◆ Try it: Without including any pictures, copy every line below exactly.

── Data for the task

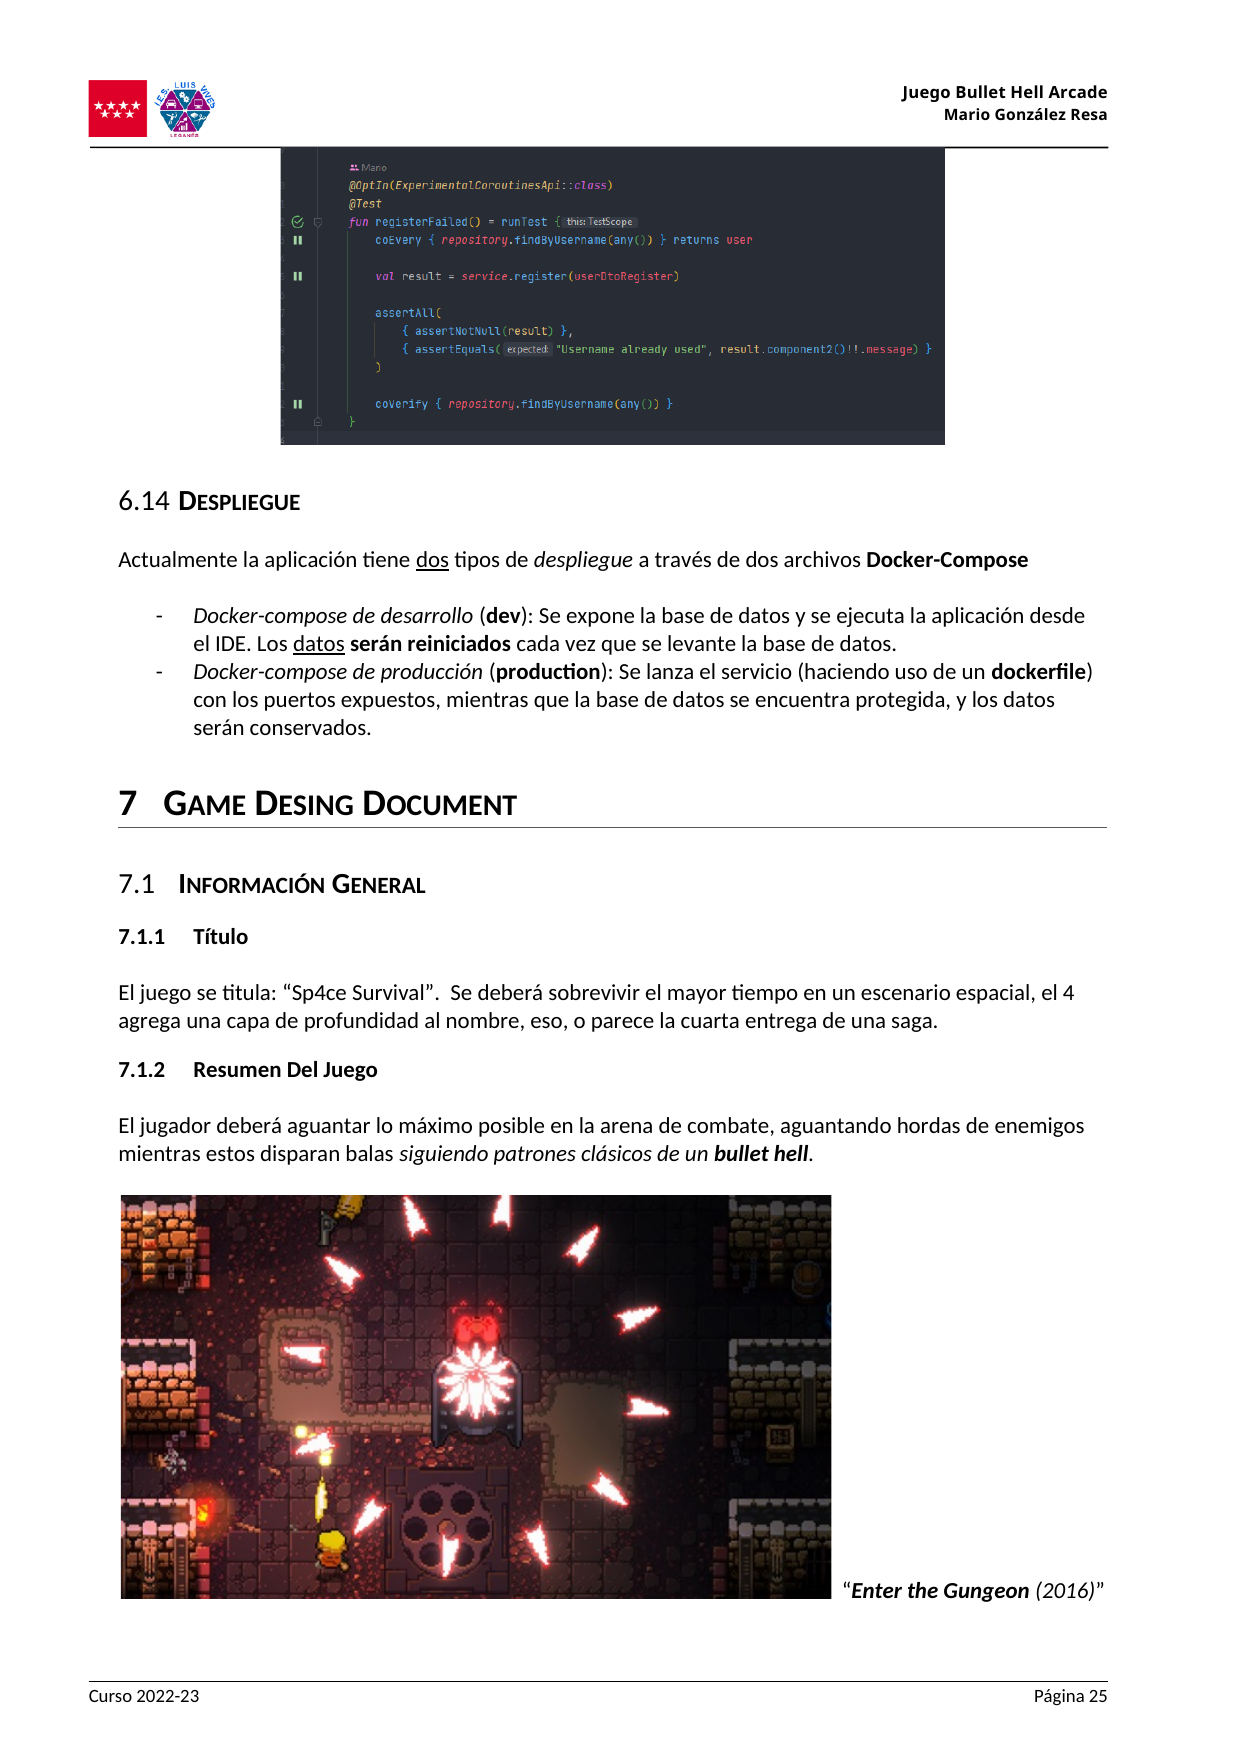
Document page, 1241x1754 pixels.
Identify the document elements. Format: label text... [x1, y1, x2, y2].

list Docker-compose de desarrollo (dev): Se expone la base de datos y se ejecuta la aplicación desde el IDE. Los datos serán reiniciados cada vez que se levante la base de datos. [156, 601, 1107, 657]
picture [280, 147, 945, 445]
list Docker-compose de producción (production): Se lanza el servicio (haciendo uso de un dockerfile) con los puertos expuestos, mientras que la base de datos se encuentra protegida, y los datos serán conservados. [156, 657, 1107, 741]
subtitle Información General [118, 865, 1107, 901]
picture [87, 80, 215, 136]
picture [120, 1195, 832, 1599]
subtitle Game Desing Document [118, 779, 1107, 827]
text “Enter the Gungeon (2016)” [118, 1195, 1107, 1604]
text Actualmente la aplicación tiene dos tipos de despliegue a través de dos archivos Docker-Compose [118, 545, 1107, 573]
text El juego se titula: “Sp4ce Survival”. Se deberá sobrevivir el mayor tiempo en un escenario espacial, el 4 agrega una capa de profundidad al nombre, eso, o parece la cuarta entrega de una saga. [118, 978, 1107, 1034]
subtitle Resumen Del Juego [118, 1055, 1107, 1083]
subtitle Despliegue [118, 482, 1107, 517]
text El jugador deberá aguantar lo máximo posible en la arena de combate, aguantando hordas de enemigos mientras estos disparan balas siguiendo patrones clásicos de un bullet hell. [118, 1111, 1107, 1167]
subtitle Título [118, 922, 1107, 950]
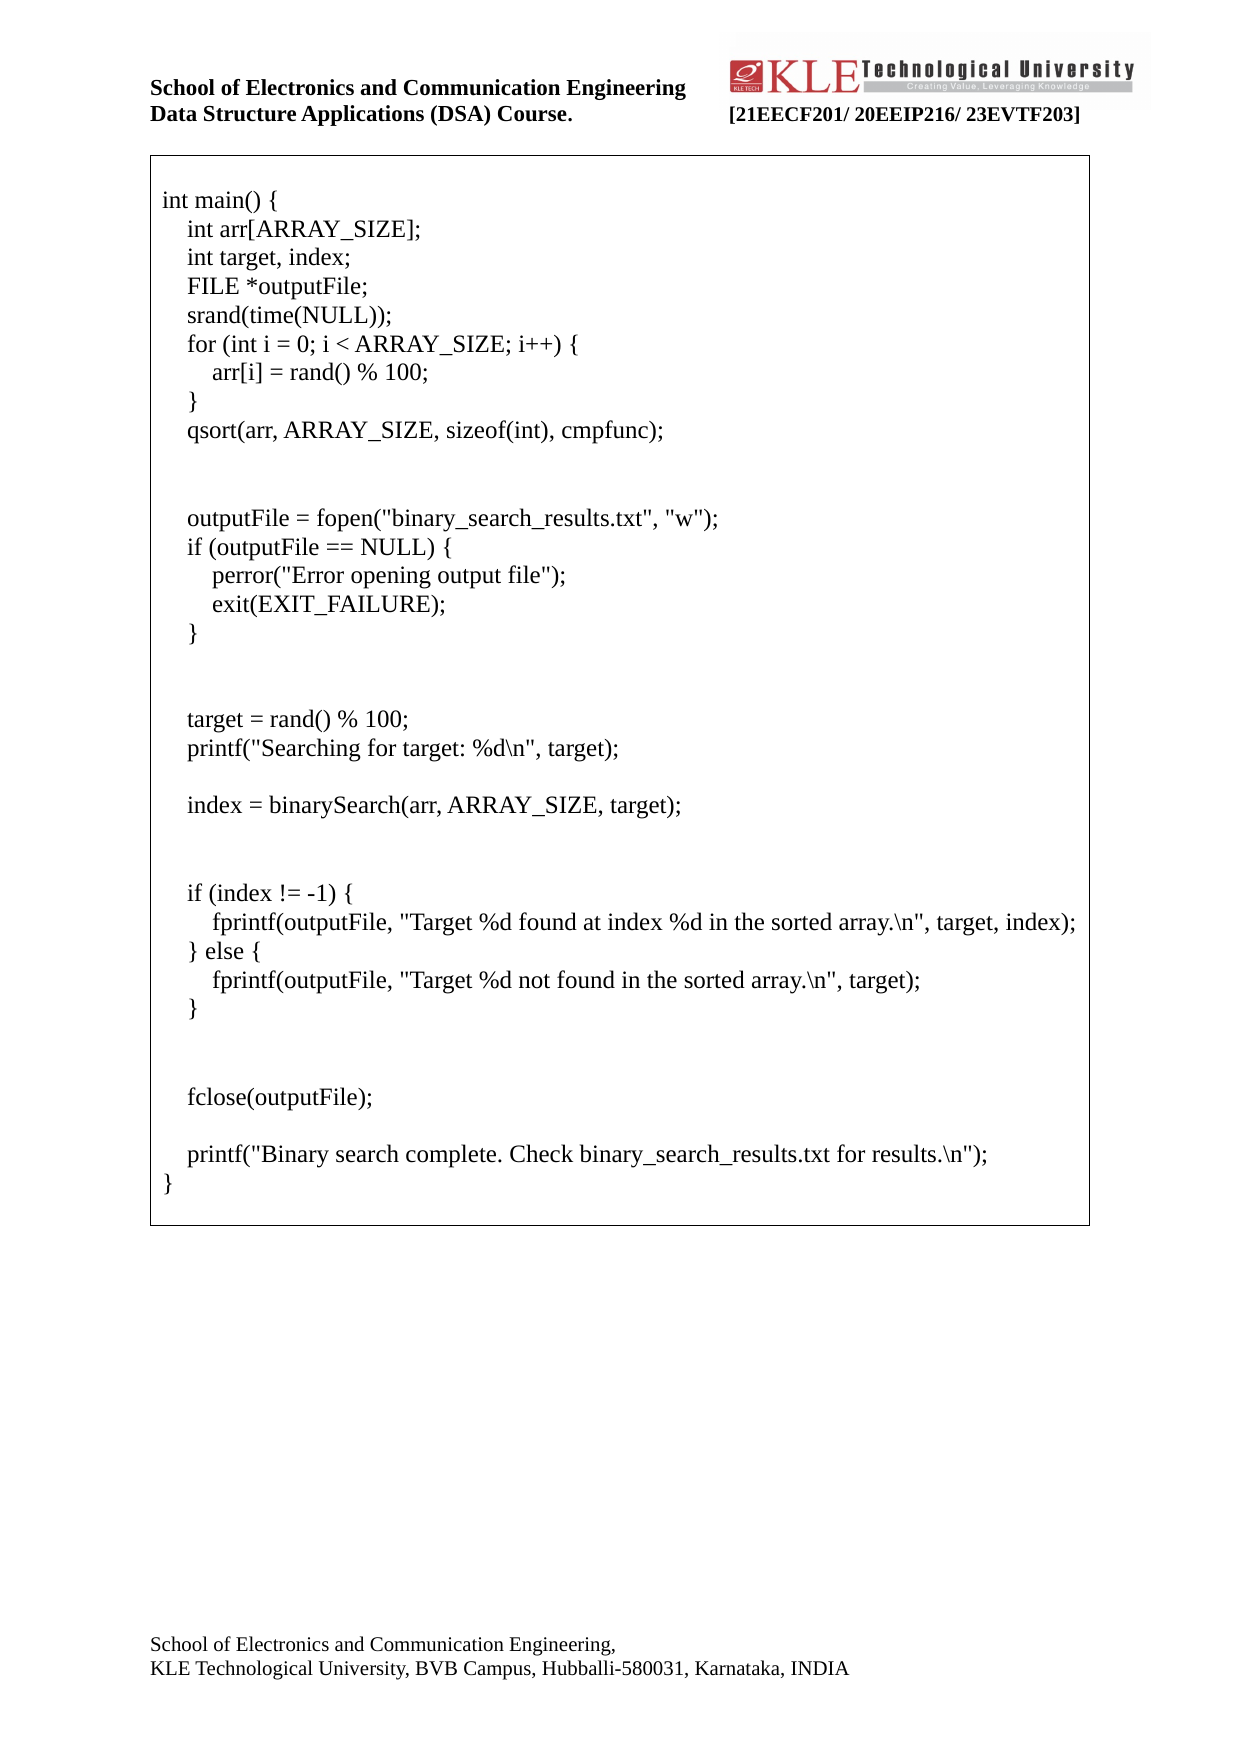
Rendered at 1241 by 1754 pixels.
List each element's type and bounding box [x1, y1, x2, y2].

────

◆ Task result:
Document page, 1241x1754 pixels.
Identify the document elements. Format: label text... [x1, y1, x2, y2].

list Docker-compose de desarrollo (dev): Se expone la base de datos y se ejecuta la aplicación desde el IDE. Los datos serán reiniciados cada vez que se levante la base de datos. [156, 601, 1107, 657]
picture [280, 147, 945, 445]
list Docker-compose de producción (production): Se lanza el servicio (haciendo uso de un dockerfile) con los puertos expuestos, mientras que la base de datos se encuentra protegida, y los datos serán conservados. [156, 657, 1107, 741]
subtitle Información General [118, 865, 1107, 901]
picture [87, 80, 215, 136]
picture [120, 1195, 832, 1599]
subtitle Game Desing Document [118, 779, 1107, 827]
text “Enter the Gungeon (2016)” [118, 1195, 1107, 1604]
text Actualmente la aplicación tiene dos tipos de despliegue a través de dos archivos Docker-Compose [118, 545, 1107, 573]
text El juego se titula: “Sp4ce Survival”. Se deberá sobrevivir el mayor tiempo en un escenario espacial, el 4 agrega una capa de profundidad al nombre, eso, o parece la cuarta entrega de una saga. [118, 978, 1107, 1034]
subtitle Resumen Del Juego [118, 1055, 1107, 1083]
subtitle Despliegue [118, 482, 1107, 517]
text El jugador deberá aguantar lo máximo posible en la arena de combate, aguantando hordas de enemigos mientras estos disparan balas siguiendo patrones clásicos de un bullet hell. [118, 1111, 1107, 1167]
subtitle Título [118, 922, 1107, 950]
Rendered at 1241 by 1754 pixels.
List each element's type and bounding box [x1, y1, x2, y2].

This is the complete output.